Abstract

AbstractCourtrooms globally are being reshaped by (1) (legal) special measures, and (2) increasing voluntary sector involvement. We examine multisectoral efforts to change conditions under which vulnerable people give evidence in Scotland. Vulnerable complainers (in Scotland)/complainants and witnesses are now often shielded by screens and accompanied by volunteer witness supporters when testifying. These developments have important (geo)political implications. However, little scholarship examines the spatiality, materiality, and discursivity of the special measures themselves and/or the relationships between special measures, courts, and the voluntary sector. Addressing this gap, we fuse assemblage methodologies and appreciative inquiry, providing a novel methodological hybrid to underpin forthcoming research examining what constitutes these measures and their relationships with the court voluntary sector.
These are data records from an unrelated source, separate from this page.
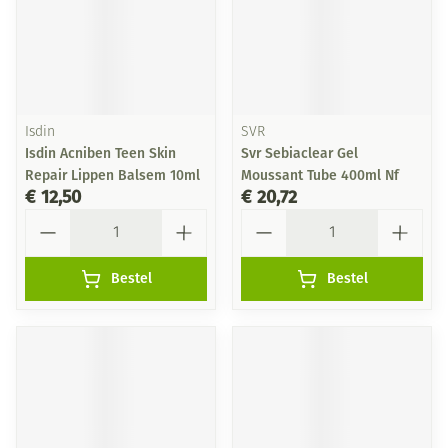
Isdin
SVR
Isdin Acniben Teen Skin
Svr Sebiaclear Gel
Repair Lippen Balsem 10ml
Moussant Tube 400ml Nf
€ 12,50
€ 20,72
Aantal
Aantal
Bestel
Bestel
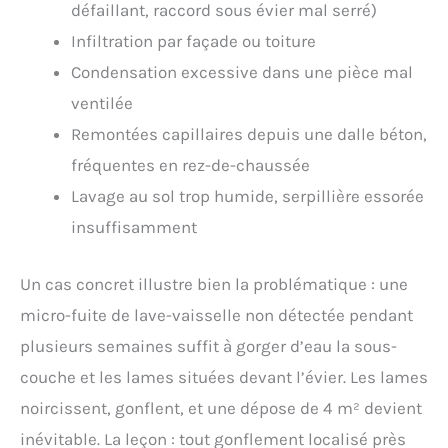
défaillant, raccord sous évier mal serré)
Infiltration par façade ou toiture
Condensation excessive dans une pièce mal
ventilée
Remontées capillaires depuis une dalle béton,
fréquentes en rez-de-chaussée
Lavage au sol trop humide, serpillière essorée
insuffisamment
Un cas concret illustre bien la problématique : une
micro-fuite de lave-vaisselle non détectée pendant
plusieurs semaines suffit à gorger d’eau la sous-
couche et les lames situées devant l’évier. Les lames
noircissent, gonflent, et une dépose de 4 m² devient
inévitable. La leçon : tout gonflement localisé près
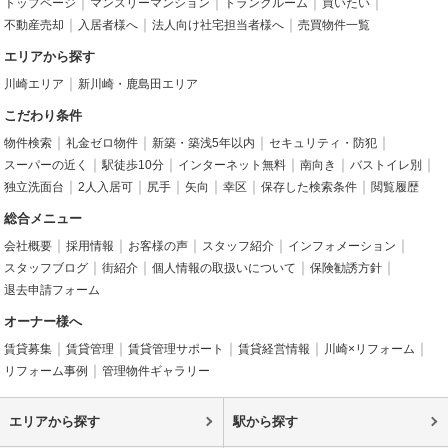
トップページ
マンスリーマンション
トランクルーム
買いたい
不動産売却
入居者様へ
法人向け社宅担当者様へ
売買物件一覧
エリアから探す
川崎エリア
新川崎・鹿島田エリア
こだわり条件
物件検索
礼金ゼロ物件
新築・築浅5年以内
セキュリティ・防犯
スーパーの近く
駅徒歩10分
インターネット無料
南向き
バストイレ別
独立洗面台
2人入居可
尻手
矢向
幸区
保存した検索条件
閲覧履歴
総合メニュー
会社概要
採用情報
お客様の声
スタッフ紹介
インフォメーション
スタッフブログ
街紹介
個人情報の取扱いについて
保険勧誘方針
退去申請フォーム
オーナー様へ
賃貸募集
賃貸管理
賃貸管理サポート
賃貸経営情報
川崎×リフォーム
リフォーム事例
管理物件ギャラリー
エリアから探す
駅から探す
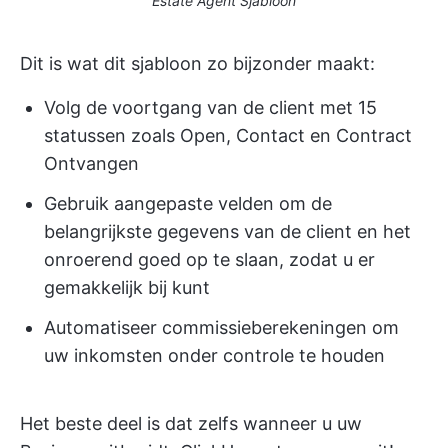
Estate Agent Sjabloon
Dit is wat dit sjabloon zo bijzonder maakt:
Volg de voortgang van de client met 15
statussen zoals Open, Contact en Contract
Ontvangen
Gebruik aangepaste velden om de
belangrijkste gegevens van de client en het
onroerend goed op te slaan, zodat u er
gemakkelijk bij kunt
Automatiseer commissieberekeningen om
uw inkomsten onder controle te houden
Het beste deel is dat zelfs wanneer u uw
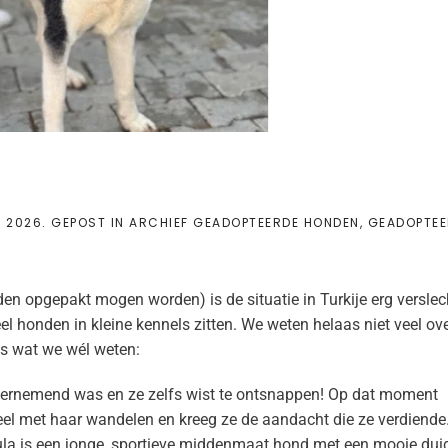
I 2026
. GEPOST IN
ARCHIEF GEADOPTEERDE HONDEN
,
GEADOPTE
en opgepakt mogen worden) is de situatie in Turkije erg verslec
eel honden in kleine kennels zitten. We weten helaas niet veel ov
s wat we wél weten:
ondernemend was en ze zelfs wist te ontsnappen! Op dat moment
 veel met haar wandelen en kreeg ze de aandacht die ze verdiende.
Tula is een jonge, sportieve middenmaat hond met een mooie duid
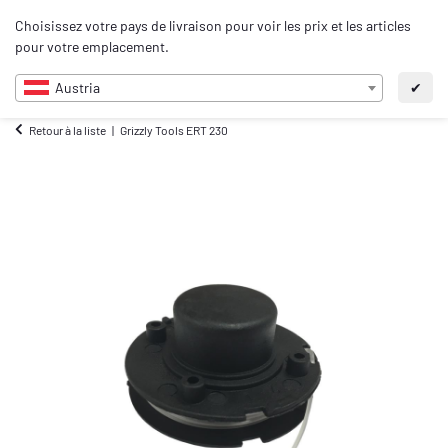
0
Choisissez votre pays de livraison pour voir les prix et les articles
FR
pour votre emplacement.
Austria
✔
Retour à la liste
Grizzly Tools ERT 230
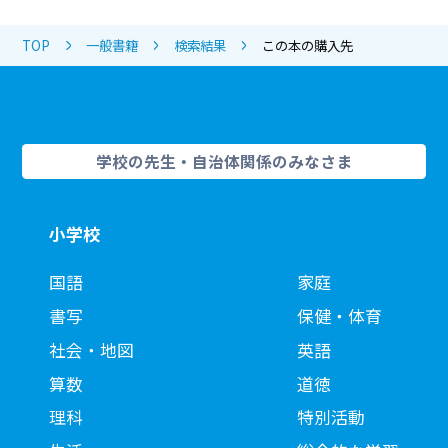
TOP
一般書籍
検索結果
この本の購入先
学校の先生・自治体関係のみなさま
小学校
国語
家庭
書写
保健・体育
社会・地図
英語
算数
道徳
理科
特別活動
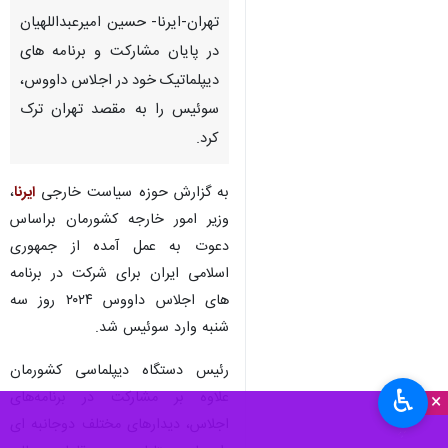
تهران-ایرنا- حسین امیرعبداللهیان
در پایان مشارکت و برنامه های
دیپلماتیک خود در اجلاس داووس،
سوئیس را به مقصد تهران ترک
کرد.
به گزارش حوزه سیاست خارجی
ایرنا
،
وزیر امور خارجه کشورمان براساس
دعوت به عمل آمده از جمهوری
اسلامی ایران برای شرکت در برنامه
های اجلاس داووس ۲۰۲۴ روز سه
شنبه وارد سوئیس شد.
رئیس دستگاه دیپلماسی کشورمان
♿︎
علاوه بر مشارکت در برنامه‌های
×
اجلاس، دیدارهای مختلف دوجانبه ای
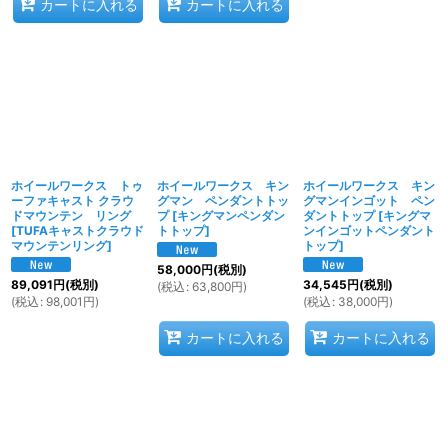
カートに入れる
カートに入れる
ホイールワークス トゥ
ホイールワークス キン
ホイールワークス キン
ーファキャスト クラウ
グマン ペンダントトッ
グマンインゴット ペン
ドマウンテン リング
プ
[
キングマンペンダン
ダントトップ
[
キングマ
[
TUFAキャストクラウド
トトップ
]
ンインゴットペンダント
マウンテンリング
]
トップ
]
58,000
円
(税別)
89,091
円
(税別)
34,545
円
(税別)
(
税込
:
63,800
円
)
(
税込
:
98,001
円
)
(
税込
:
38,000
円
)
カートに入れる
カートに入れる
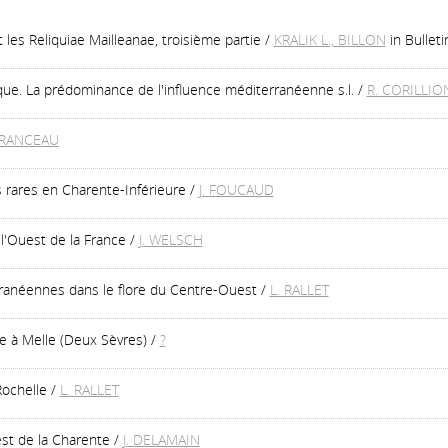
es Reliquiae Mailleanae, troisième partie
/
KRALIK L., BILLON
in Bullet
ique. La prédominance de l'influence méditerranéenne s.l.
/
R. CORILLIO
URANCEAU
s rares en Charente-Inférieure
/
J. FOUCAUD
 l'Ouest de la France
/
J. WELSCH
rranéennes dans le flore du Centre-Ouest
/
L. RALLET
te à Melle (Deux Sèvres)
/
?
Rochelle
/
L. RALLET
st de la Charente
/
J. DELAMAIN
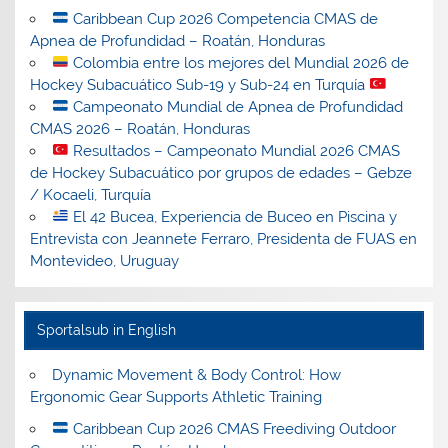
Caribbean Cup 2026 Competencia CMAS de
Apnea de Profundidad – Roatán, Honduras
Colombia entre los mejores del Mundial 2026 de
Hockey Subacuático Sub-19 y Sub-24 en Turquía
Campeonato Mundial de Apnea de Profundidad
CMAS 2026 – Roatán, Honduras
Resultados – Campeonato Mundial 2026 CMAS
de Hockey Subacuático por grupos de edades – Gebze
/ Kocaeli, Turquía
El 42 Bucea, Experiencia de Buceo en Piscina y
Entrevista con Jeannete Ferraro, Presidenta de FUAS en
Montevideo, Uruguay
Sportalsub in English
Dynamic Movement & Body Control: How
Ergonomic Gear Supports Athletic Training
Caribbean Cup 2026 CMAS Freediving Outdoor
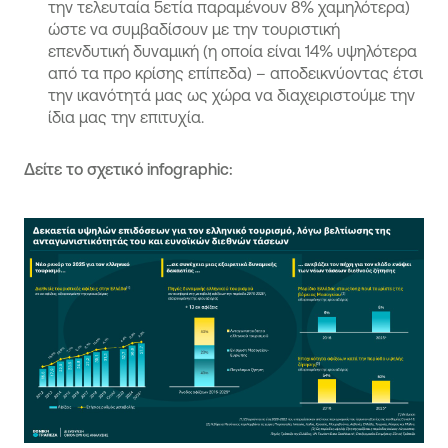
την τελευταία 5ετία παραμένουν 8% χαμηλότερα)
ώστε να συμβαδίσουν με την τουριστική
επενδυτική δυναμική (η οποία είναι 14% υψηλότερα
από τα προ κρίσης επίπεδα) – αποδεικνύοντας έτσι
την ικανότητά μας ως χώρα να διαχειριστούμε την
ίδια μας την επιτυχία.
Δείτε το σχετικό infographic:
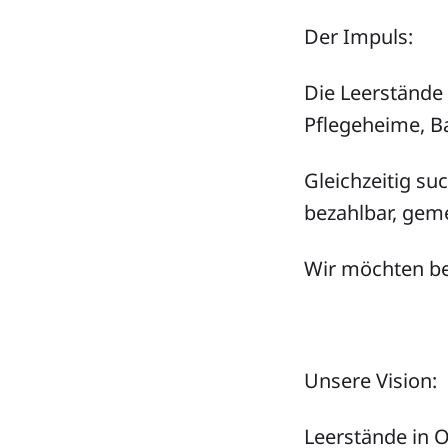
Der Impuls:
Die Leerstände 
Pflegeheime, B
Gleichzeitig 
bezahlbar, geme
Wir möchten b
Unsere Vision:
Leerstände in O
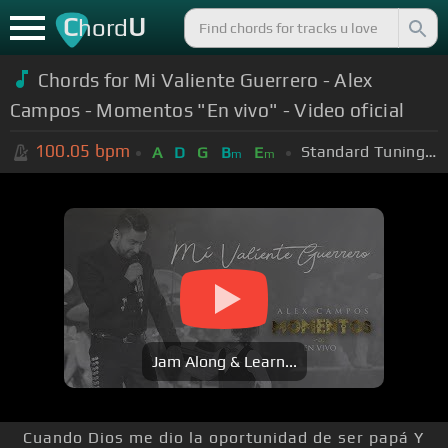
C
U
hord
Chords for Mi Valiente Guerrero - Alex
Campos - Momentos "En vivo" - Video oficial
100.05
bpm
Standard Tuning (EADGBE)
A
D
G
B
E
m
m
Jam Along & Learn...
Cuando Dios me dio la oportunidad de ser papá Y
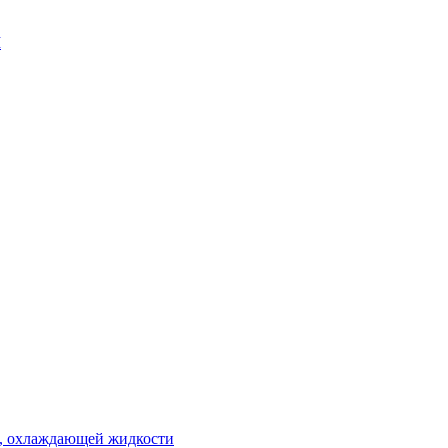
М
 , охлаждающей жидкости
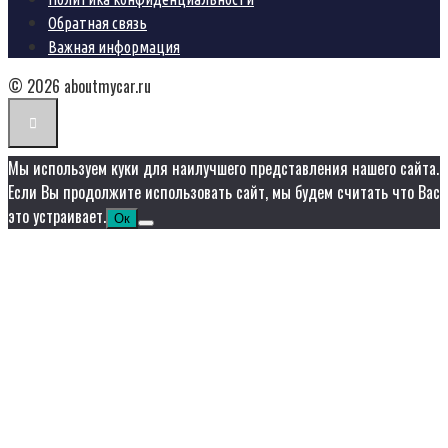
Обратная связь
Важная информация
© 2026 aboutmycar.ru
Мы используем куки для наилучшего представления нашего сайта.
Если Вы продолжите использовать сайт, мы будем считать что Вас
это устраивает.
Ок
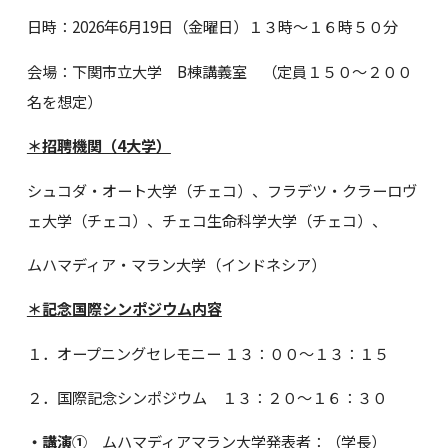
日時：2026年6月19日（金曜日）１３時～１６時５０分
会場：下関市立大学 B棟講義室 （定員１５０～２００
名を想定）
＊招聘機関（4大学）
シュコダ・オート大学（チェコ）、フラデツ・クラーロヴ
ェ大学（チェコ）、チェコ生命科学大学（チェコ）、
ムハマディア・マラン大学（インドネシア）
＊記念国際シンポジウム内容
１．オープニングセレモニー １３：００～１３：１５
２．国際記念シンポジウム １３：２０～１６：３０
・講演①
ムハマディアマラン大学発表者：（学長）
Our “playful experimentation” increases the political momentum of assemblages and adds spatial, material, and discursive perspectives to narrative‐focused appreciative inquiry, to facilitate best evidence and organisational development. Our methodological hybrid increases interdisciplinary possibilities: for embodied legal geography, seeing law as enacted through the spatial, material, and discursive body of a volunteer; and for criminal justice voluntary sector studies, creating a more materially and spatially aware public criminology. This is relevant across interest groups, including those supporting (vulnerable) populations involved in criminal justice; evaluating court reforms; and doing research involving the representational, emotional, and affective body.